The Colonial Williamsburg Foundation (CWF) is the oldest and largest living history museum in the United States, offering access to a 301-acre Historic Area and outstanding museum exhibits for visitors. It is an active site for archaeology and research, with significant cultural collections, such as decorative art, American folk art, and architectural materials. The Foundation’s collections represent a wide range of media such as paper, ceramics, textiles, various metals and wood.
As part of their meticulous investigation into the history and construction of these objects, as well as repairs and changes that may have been performed in the past, CWF recently added DÜRR NDT Computed Radiography (CR) and Direct Radiography (DR) capability to their X-ray lab, replacing their outdated film radiography process. The HD-CR 35 scanner and DRC 2430 digital detector array (DDA) eliminate the need for manual film developing and chemistry management, and no longer needing a darkroom liberates valuable space.
The flexibility of the new equipment, along with the ease-of-use of DÜRR’s D-Tect X software, means that the large group of conservators can more efficiently and quickly perform their investigative tasks and share the resulting images with their peers.

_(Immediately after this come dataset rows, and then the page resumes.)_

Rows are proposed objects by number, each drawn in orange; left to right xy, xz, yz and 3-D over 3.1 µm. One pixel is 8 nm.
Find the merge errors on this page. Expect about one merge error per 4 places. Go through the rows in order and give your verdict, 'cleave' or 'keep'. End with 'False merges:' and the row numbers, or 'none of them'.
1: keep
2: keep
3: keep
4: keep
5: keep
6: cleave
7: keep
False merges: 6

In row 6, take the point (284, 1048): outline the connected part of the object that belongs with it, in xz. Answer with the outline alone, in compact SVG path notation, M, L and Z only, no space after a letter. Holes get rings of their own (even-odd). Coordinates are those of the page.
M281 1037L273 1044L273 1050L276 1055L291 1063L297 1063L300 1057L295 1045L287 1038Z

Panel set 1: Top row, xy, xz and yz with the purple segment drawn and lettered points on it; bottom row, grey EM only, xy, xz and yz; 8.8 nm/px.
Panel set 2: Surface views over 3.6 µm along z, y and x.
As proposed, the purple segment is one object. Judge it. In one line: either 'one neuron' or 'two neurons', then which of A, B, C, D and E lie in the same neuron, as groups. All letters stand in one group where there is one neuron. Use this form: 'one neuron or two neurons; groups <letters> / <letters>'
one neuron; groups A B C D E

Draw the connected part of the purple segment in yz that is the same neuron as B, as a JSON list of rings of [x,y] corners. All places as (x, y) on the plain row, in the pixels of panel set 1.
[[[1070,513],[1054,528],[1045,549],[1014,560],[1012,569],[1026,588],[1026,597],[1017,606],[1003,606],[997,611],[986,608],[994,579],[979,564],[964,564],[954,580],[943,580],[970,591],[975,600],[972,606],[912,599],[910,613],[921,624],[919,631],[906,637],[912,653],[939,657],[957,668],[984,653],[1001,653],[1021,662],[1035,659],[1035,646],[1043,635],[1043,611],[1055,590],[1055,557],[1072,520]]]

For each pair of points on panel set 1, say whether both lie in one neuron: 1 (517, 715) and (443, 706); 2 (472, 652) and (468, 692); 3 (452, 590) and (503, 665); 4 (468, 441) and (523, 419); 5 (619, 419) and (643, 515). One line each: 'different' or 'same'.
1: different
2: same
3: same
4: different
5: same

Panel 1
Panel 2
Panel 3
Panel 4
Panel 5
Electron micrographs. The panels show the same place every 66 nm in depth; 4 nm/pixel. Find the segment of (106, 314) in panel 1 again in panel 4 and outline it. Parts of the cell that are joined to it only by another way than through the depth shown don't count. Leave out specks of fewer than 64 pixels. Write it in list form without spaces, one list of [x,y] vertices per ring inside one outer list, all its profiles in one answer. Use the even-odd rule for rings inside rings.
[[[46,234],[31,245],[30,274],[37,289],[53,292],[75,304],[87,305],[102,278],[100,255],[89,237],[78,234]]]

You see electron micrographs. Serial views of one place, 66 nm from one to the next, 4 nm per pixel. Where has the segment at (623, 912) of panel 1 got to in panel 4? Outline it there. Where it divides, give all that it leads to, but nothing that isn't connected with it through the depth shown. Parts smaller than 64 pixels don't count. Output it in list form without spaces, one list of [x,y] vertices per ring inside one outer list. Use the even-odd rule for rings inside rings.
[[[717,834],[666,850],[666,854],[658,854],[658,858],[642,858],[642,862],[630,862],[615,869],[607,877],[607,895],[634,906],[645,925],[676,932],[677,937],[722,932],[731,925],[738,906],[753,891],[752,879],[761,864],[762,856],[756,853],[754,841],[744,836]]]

As an example, this CR image of a painting of Susanna Cardwell McCausland (attributed to Joshua Johnson and dated ca. 1805) clearly shows canvas repair as well as underlying paint lines which provide evidence that the artist has changed his original composition during creation. Because CR uses thin flexible imaging plates (IPs), it was possible to safely insert the IP between the canvas and the wooden stretcher to eliminate interference from the frame structure while capturing this image.
Another example where CR is the preferred method of image capture is where IP flexibility is important. In this example the IP was placed inside a large glazed ceramic mug (ca. 1815) in order to image one side without interference from the other. The resulting image clearly shows that the vessel has suffered significant damage and has been repaired with metal rivets, indicating that it was highly valued. Because the mug’s repairs had been completely painted over, the extent of the damage was only revealed using radiography.